Spoils systems are endemic in nations that are struggling to transcend systemic clientage based on tribal organization or other kinship groups and localism in general.

Beginnings

The spoils system was pioneered by New York governors in the early 19th century, most notably DeWitt Clinton. At the federal level Thomas Jefferson systematically reviewed the civil list, and list of military officers, when he became President in 1801 with the goal of neutralizing the overwhelming advantage held by the opposition during the First Party System. President John Quincy Adams tried to be nonpartisan in his appointments in 1825, but quickly discovered that caused problems. "On such appointments all the wormwood and gall of the old party hatred ooze out.
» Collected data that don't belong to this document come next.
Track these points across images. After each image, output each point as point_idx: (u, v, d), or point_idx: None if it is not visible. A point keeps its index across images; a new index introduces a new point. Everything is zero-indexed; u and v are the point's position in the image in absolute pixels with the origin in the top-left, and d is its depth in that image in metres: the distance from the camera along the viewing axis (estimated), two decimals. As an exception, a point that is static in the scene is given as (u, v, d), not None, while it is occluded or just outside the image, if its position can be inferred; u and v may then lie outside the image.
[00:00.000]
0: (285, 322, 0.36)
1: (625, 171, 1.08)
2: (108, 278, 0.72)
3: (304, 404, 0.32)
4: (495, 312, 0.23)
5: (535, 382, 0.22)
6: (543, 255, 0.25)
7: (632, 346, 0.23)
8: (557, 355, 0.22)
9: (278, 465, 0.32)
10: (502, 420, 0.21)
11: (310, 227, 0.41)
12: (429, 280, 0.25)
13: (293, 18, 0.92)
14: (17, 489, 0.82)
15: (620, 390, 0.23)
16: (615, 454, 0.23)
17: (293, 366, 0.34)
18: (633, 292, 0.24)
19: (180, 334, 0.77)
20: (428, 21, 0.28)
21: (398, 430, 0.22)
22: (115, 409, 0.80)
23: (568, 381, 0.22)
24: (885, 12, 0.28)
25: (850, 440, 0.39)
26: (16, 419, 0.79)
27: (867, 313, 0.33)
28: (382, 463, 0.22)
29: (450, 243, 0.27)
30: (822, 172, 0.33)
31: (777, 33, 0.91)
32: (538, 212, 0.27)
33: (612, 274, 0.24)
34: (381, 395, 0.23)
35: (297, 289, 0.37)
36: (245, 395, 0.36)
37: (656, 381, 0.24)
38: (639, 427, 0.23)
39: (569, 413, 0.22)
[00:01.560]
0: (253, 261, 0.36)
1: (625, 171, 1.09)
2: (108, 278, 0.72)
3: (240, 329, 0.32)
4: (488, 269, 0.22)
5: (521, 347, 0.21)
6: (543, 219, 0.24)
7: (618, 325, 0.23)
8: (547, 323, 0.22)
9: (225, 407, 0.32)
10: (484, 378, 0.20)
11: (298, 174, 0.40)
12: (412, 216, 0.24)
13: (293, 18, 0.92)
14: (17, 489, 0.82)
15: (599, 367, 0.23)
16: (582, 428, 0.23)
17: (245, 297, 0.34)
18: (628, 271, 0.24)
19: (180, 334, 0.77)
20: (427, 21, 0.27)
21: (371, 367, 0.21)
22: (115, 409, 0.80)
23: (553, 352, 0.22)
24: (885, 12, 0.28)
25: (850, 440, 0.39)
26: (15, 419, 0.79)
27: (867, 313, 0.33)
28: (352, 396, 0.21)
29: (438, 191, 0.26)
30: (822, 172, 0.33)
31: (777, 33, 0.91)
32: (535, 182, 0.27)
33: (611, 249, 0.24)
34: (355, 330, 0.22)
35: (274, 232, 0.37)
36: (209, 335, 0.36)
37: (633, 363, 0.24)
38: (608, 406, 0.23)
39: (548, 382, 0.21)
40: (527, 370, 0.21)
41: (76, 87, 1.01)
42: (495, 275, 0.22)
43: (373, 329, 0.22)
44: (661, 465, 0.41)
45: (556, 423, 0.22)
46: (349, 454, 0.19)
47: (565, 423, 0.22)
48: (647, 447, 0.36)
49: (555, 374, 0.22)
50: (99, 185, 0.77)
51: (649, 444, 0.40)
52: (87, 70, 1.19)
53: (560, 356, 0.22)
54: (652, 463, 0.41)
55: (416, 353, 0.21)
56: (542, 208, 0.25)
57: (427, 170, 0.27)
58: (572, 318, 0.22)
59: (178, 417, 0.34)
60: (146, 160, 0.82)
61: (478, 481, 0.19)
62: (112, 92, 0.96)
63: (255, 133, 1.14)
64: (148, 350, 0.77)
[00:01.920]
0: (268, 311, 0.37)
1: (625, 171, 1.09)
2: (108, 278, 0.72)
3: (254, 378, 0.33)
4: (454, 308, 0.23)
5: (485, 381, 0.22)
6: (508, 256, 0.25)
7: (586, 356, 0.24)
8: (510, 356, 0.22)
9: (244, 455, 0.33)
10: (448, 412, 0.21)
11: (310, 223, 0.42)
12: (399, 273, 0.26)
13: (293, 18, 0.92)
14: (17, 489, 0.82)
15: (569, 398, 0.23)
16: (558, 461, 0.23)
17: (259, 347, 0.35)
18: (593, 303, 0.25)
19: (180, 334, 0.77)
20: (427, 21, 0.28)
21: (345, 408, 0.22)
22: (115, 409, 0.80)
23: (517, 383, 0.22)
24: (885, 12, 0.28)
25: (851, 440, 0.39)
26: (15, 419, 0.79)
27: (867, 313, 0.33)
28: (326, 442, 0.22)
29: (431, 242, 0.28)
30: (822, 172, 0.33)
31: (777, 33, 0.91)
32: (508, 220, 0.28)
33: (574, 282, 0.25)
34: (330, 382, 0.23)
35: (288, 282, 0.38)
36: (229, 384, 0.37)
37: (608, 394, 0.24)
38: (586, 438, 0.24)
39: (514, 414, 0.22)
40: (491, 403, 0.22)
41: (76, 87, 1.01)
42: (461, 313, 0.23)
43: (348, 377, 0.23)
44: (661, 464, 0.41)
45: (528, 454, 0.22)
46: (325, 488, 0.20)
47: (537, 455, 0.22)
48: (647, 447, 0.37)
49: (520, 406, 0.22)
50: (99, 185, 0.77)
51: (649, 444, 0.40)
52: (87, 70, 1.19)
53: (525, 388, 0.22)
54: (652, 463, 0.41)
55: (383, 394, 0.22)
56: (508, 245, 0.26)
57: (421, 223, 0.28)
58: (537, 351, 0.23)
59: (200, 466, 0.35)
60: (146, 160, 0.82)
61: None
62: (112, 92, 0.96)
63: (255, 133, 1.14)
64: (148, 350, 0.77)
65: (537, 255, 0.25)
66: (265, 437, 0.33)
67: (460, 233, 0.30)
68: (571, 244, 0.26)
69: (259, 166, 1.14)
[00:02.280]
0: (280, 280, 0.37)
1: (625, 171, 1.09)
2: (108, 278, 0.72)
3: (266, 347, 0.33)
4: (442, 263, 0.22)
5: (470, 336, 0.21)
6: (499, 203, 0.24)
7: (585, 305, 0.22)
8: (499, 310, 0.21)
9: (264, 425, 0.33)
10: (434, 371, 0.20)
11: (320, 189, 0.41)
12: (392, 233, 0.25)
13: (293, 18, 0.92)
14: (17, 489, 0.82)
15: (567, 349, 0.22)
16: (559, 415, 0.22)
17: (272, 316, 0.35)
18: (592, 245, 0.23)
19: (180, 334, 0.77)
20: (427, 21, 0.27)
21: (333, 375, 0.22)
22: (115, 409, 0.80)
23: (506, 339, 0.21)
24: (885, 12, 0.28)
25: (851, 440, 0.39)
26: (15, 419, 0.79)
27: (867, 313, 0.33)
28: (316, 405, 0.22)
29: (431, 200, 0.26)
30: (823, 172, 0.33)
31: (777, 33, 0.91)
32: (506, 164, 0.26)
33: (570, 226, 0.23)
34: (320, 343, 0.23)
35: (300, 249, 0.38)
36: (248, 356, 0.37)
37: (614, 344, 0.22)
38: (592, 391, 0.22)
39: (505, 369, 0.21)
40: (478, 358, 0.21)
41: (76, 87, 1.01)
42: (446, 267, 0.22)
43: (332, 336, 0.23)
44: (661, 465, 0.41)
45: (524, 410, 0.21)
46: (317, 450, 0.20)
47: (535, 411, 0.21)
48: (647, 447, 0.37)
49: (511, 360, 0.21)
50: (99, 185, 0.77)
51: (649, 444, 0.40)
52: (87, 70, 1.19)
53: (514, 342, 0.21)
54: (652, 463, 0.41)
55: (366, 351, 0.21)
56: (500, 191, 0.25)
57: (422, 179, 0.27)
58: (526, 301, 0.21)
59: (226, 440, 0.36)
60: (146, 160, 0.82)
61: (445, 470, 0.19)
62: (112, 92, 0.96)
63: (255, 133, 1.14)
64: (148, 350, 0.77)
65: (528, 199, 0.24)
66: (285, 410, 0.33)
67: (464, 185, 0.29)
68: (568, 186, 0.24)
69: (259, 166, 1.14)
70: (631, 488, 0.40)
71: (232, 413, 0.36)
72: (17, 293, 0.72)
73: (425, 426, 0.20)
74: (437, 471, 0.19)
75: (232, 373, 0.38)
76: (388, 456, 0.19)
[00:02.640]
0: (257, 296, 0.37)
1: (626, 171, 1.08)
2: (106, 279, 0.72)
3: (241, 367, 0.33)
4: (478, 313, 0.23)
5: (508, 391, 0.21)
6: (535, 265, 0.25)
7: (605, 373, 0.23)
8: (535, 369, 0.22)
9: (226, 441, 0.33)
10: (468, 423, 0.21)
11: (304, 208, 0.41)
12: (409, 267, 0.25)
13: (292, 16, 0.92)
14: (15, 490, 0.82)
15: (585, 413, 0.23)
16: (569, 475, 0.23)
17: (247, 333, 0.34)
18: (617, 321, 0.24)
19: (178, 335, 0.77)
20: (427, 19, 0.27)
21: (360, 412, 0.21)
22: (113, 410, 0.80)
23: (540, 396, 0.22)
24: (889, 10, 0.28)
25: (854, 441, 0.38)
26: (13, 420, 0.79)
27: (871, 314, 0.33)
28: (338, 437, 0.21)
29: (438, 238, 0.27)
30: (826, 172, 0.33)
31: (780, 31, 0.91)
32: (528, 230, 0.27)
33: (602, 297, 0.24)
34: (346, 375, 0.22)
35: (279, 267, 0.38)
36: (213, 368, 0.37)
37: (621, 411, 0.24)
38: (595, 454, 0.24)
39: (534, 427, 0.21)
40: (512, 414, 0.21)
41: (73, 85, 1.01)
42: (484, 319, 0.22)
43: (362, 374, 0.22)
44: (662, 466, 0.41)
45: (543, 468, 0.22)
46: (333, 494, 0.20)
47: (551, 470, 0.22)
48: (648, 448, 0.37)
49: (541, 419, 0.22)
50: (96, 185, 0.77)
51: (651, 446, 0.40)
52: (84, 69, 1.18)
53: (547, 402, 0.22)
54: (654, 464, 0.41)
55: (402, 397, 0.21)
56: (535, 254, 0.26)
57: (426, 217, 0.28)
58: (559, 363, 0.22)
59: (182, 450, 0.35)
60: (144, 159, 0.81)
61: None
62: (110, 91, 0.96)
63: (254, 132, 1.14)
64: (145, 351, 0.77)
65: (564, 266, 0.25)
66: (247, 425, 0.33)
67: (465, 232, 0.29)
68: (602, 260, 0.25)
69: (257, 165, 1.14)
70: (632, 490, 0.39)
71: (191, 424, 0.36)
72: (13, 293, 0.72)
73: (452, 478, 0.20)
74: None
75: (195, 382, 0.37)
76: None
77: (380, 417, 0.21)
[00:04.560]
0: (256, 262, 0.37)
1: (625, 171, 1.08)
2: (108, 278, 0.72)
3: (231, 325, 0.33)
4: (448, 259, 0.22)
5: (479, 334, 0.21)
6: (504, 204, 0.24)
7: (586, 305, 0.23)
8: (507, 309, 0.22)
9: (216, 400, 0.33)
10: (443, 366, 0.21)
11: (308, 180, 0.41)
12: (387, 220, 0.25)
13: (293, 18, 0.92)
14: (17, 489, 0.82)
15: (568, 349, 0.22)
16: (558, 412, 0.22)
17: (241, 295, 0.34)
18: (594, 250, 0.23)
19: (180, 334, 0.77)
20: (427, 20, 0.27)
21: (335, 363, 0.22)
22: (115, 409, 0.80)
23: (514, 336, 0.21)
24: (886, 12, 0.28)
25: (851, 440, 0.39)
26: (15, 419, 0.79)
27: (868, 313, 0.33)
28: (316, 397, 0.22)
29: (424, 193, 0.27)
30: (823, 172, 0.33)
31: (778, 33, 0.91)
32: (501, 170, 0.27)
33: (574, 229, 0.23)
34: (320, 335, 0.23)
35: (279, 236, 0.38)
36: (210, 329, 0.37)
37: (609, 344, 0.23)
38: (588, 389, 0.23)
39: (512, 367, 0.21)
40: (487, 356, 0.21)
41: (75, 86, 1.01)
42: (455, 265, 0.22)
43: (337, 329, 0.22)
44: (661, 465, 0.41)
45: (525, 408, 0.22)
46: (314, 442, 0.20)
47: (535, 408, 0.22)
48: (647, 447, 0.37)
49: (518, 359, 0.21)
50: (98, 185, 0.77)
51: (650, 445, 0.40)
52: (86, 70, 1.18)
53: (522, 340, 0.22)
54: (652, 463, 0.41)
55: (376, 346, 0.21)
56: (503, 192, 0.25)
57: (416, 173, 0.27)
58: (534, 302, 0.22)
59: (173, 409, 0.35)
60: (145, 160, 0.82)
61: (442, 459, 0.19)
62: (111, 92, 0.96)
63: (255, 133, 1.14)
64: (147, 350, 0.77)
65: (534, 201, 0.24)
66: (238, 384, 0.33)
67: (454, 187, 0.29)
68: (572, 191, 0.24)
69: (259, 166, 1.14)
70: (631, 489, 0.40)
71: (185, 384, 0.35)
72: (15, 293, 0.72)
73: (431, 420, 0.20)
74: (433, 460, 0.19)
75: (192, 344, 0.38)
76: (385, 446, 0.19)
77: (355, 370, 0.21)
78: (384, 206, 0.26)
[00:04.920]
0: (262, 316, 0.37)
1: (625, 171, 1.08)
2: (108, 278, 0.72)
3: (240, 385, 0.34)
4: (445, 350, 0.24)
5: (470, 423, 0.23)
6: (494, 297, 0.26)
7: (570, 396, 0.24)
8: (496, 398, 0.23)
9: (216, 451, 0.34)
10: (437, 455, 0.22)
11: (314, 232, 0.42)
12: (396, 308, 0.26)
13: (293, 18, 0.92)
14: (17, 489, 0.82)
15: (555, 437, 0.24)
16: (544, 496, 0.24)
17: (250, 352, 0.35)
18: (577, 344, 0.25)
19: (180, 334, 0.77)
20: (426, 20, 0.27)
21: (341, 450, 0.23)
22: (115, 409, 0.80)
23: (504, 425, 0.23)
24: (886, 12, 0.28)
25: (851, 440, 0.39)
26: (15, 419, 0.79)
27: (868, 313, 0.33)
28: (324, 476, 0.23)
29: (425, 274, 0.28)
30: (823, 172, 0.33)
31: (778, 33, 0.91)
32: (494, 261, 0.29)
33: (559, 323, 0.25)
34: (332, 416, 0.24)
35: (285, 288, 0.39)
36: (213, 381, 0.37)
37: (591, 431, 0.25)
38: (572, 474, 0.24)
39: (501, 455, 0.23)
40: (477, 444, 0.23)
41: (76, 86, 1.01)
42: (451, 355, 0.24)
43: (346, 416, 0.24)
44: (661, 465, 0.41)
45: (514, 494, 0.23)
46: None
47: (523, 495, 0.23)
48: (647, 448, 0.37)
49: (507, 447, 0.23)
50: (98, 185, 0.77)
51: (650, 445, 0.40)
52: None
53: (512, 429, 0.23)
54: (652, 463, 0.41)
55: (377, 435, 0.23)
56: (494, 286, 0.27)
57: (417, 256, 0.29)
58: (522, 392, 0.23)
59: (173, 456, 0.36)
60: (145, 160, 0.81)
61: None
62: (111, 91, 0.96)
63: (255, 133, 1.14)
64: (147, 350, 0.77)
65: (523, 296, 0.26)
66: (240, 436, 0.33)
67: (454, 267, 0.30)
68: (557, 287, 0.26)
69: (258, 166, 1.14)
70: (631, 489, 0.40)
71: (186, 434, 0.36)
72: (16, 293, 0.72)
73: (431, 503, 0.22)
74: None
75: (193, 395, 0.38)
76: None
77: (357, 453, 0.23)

Not a vacancy to any office occurs but there is a distinguished Federalist started and pushed home as a candidate to fill it, always well qualified, sometimes in an eminent degree, and yet so obnoxious to the Republican party, that they cannot be appointed without exciting a vehement clamor against him and the administration. It becomes thus impossible to fill any vacancy in appointment without offending one half of the community."Josiah Quincy, Memoir of the Life of John Quincy Adams 1858 p. 148

After he became President in 1828, Andrew Jackson systematically rewarded his supporters by starting the Second party System. He considered that popular election gave the victorious party a "mandate" to select officials from its own ranks. Proponents claimed that ordinary Americans were able to discharge the official duties of government offices; not just a special civil service elite. Opponents considered it vulnerable to incompetence and corruption, just like the systems it followed and preceded.

The Third Party System (1854-1896) was the apogee of the spoils system. It was used quite effectively by Abraham Lincoln in supporting both his Republican party and the Union war effort. On the other hand, Democrat Grover Cleveland gained prestige by belittling the system. By the late 1860s, reformers were demanding a civil service system. Running as Liberal Republicans in 1872, they were badly defeated by patronage-hungry Ulysses S. Grant. The Pendleton Act of 1883 created a bipartisan Civil Service Commission that evaluated job candidates on a nonpartisan merit basis. The law allowed the President to transfer jobs (and their current holders) into the system, thus giving the holder a permanent job. From 1885 to 1897, the White House changed hands four times, and after each election the outgoing President applied the Pendleton law to thousands of people (his own supporters). By 1900, most federal jobs were handled through civil service and the spoils system was limited only to very senior positions.

The separation between political activity and the civil service was made stronger with the Hatch Act which prohibited federal employees from engaging in political activities.

The spoils system survived much longer in many states, counties and municipalities, such as the Tammany Hall ring, which survived well into the 1930s when New York City reformed its own civil service. Chicago changed over in the 1970s.